Today marks the official end of my Palm odyssey. I know I shouldn’t feel nostalgia for a software/hardware platform, but, somehow, it’s not that easy. I suppose we form a kind of emotional connection with our technology. We shouldn’t, I know, but we do. People who love Macs or iPhones really do love them. And they love them for a variety of reasons. But underneath it all, there’s a connection.

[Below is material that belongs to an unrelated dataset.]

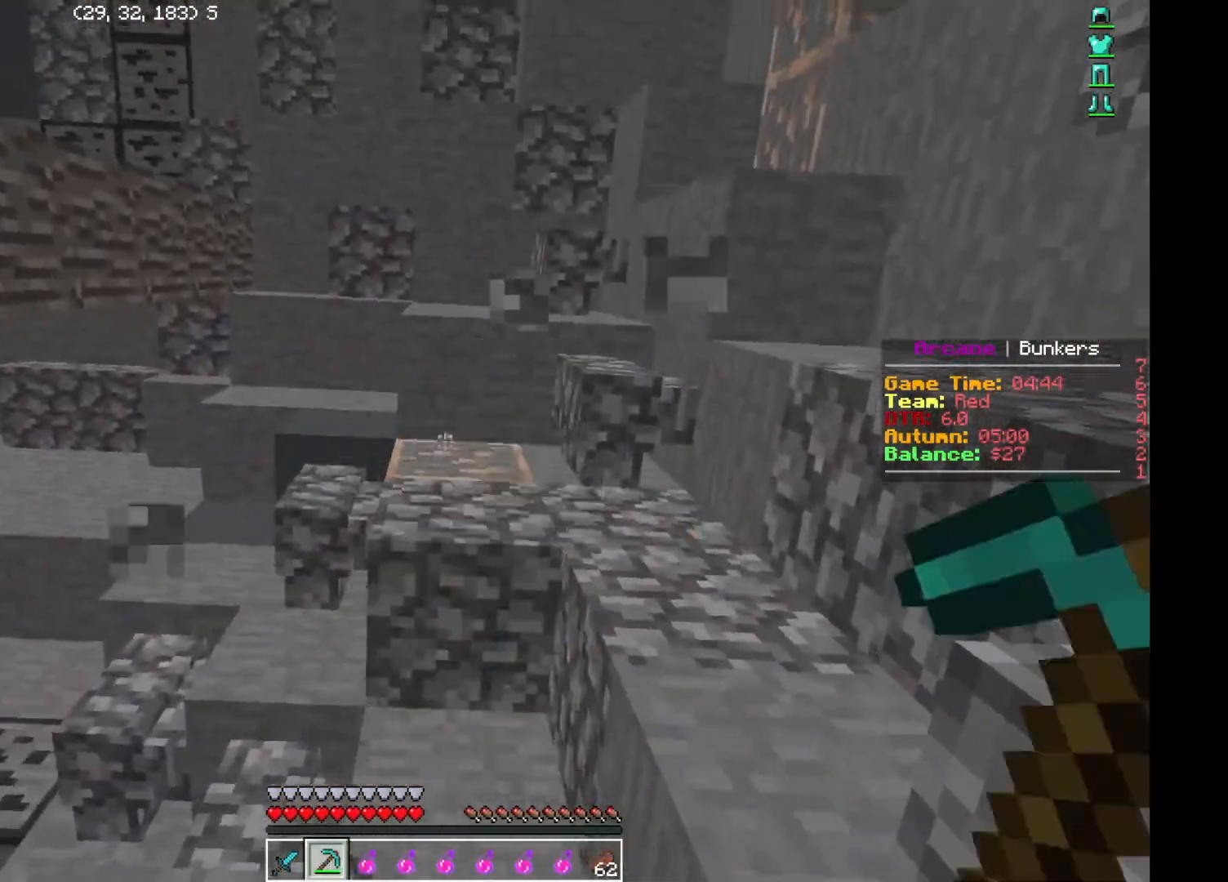
{"keys": ["w"], "events": [[417, "w", "down"]]}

Beginning in the late 90s, Palm was my system of choice for everything that mattered. I had a Pilot…Seinfeld’s infamous tip calculator. I had a Tungsten, which did everything except make phone calls. Then came the Treo, which is still my favorite smart phone ever, even though it’s clunkier and heavier than anything around today. The follow-on Pre Plus came with WebOS and, for a short while, it looked like it might give Apple and Google some competition.
But…alas…it wasn’t to be.
I’m sure the demise of Palm offers a multitude of lessons for business and ministry. Perhaps Palm rested on the laurels of its success for too long, resisting the need to innovate and respond to a changing market. Perhaps the innovation that did occur simply happened too slowly. Or maybe Palm made strategic decisions that failed to capitalize on core strengths as its rivals exploded on the scene. That seems to be the lesson of Eastman Kodak, another iconic company struggling to find its way (see Are You Asking the Important Questions?).
Whatever the lesson of Palm, I know one thing: it didn’t have to be this way. There was a successful way forward, Palm just didn’t identify what it was. Churches, ministries and businesses face the same quandry every day of their existence. What is the right way forward? What does success look like and what strategy will get us there? What ministry plan (or product) meets the felt needs of our church and community?
I was carrying my life around with me long before the iPhone. I had meaningful apps (third-party software add-ons) while that was a distant dream for everybody else. Everything was customizable and the system was open to new software developers. It worked so well for a such a long time, but, in the end, innovation at Palm was stagnate too long. And, as Paul Harvey used to say, you know the rest of the story.
I will always have fond memories of Palm, and a healthy does of nostalgia for my Treo….even as I activate my iPhone this morning.